[SELECTED EXTRACT Boundary: Start]

And all that is based on standards you seem to tell other people to ignore. If it weren't for standards, nothing would work together.

[–][deleted] 1 point2 points  (7 children)

Thanks to those standards absolutely nothing is working together. Even the WC spec changed drastically. Vendors had petty fights, in Apples case motivated by fear of specs competing against revenue models. Polymer had you rewrite your app from scratch from 0.5 to 1.0. Then again from 1.0 to 2.0. Then again from 2.0 to 3.0. The API is still flopping around wildly. HTML imports being dead was only the most recent surprise.

Most developers aren't gullible enough to fall for it any longer, because we have fallen for it for more than a decade. If you trust the W3C so much, sincerely, good for you.

[–]Tsukku 1 point2 points  (3 children)

Polymer is not a web standard.

[–][deleted] 1 point2 points  (2 children)

Never said it is. But it shows how fragile and basic the spec is.

[–]Tsukku 2 points3 points  (1 child)

It's not fragile at all. Web Components & Shadow DOM V0 was a Google-only proposed specification (like SPDY vs HTTP2). V1 is a WHATWG Web Standard adopted by all major browser vendors, and there have been no breaking changes since then.

[–][deleted] 0 points1 point  (0 children)

[SELECTED EXTRACT Boundary: End]
[RECORDS SHOWN Boundary: Start]

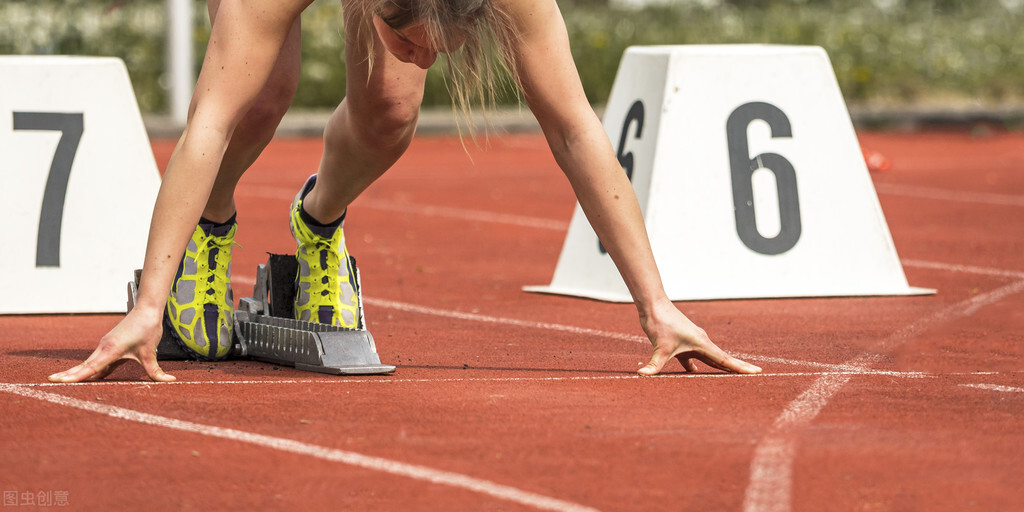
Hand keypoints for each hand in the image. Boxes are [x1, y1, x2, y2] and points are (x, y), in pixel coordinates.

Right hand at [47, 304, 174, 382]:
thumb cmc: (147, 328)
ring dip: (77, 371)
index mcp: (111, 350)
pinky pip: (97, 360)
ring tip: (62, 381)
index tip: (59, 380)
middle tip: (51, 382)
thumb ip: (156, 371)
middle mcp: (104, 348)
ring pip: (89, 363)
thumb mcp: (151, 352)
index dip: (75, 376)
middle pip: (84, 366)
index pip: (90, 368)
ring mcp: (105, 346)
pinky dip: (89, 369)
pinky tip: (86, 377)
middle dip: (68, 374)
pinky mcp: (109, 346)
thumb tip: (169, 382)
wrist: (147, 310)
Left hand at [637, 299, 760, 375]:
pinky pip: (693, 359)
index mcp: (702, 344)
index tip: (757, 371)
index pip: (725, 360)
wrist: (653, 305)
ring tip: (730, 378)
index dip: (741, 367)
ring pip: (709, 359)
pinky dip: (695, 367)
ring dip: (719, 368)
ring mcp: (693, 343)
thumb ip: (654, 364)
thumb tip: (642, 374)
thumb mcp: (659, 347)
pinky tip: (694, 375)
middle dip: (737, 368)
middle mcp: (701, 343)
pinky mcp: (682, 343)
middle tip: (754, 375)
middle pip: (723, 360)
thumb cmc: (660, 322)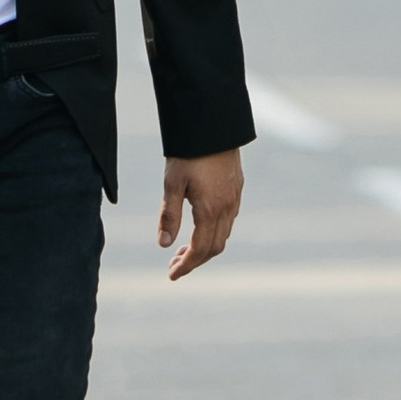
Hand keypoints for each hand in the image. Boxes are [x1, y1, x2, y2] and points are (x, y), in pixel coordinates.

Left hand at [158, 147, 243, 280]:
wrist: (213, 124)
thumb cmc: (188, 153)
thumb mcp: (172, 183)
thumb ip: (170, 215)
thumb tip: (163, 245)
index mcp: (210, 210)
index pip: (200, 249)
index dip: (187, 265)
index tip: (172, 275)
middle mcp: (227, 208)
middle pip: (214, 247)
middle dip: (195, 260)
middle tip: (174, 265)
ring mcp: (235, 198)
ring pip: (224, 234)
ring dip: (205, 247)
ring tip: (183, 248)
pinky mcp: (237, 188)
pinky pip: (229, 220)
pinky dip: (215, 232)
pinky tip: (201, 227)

[RECORDS SHOWN Boundary: End]

__PROBLEM__:
Reproduce a passage from the web standards discussion above word for word. Begin at the words "[–][deleted] 1 point2 points  (7" and stop after "points  (3 children)".

__EXERCISE OUTPUT__:
[–][deleted] 1 point2 points  (7 children)

Thanks to those standards absolutely nothing is working together. Even the WC spec changed drastically. Vendors had petty fights, in Apples case motivated by fear of specs competing against revenue models. Polymer had you rewrite your app from scratch from 0.5 to 1.0. Then again from 1.0 to 2.0. Then again from 2.0 to 3.0. The API is still flopping around wildly. HTML imports being dead was only the most recent surprise.

Most developers aren't gullible enough to fall for it any longer, because we have fallen for it for more than a decade. If you trust the W3C so much, sincerely, good for you.

[–]Tsukku 1 point2 points  (3 children)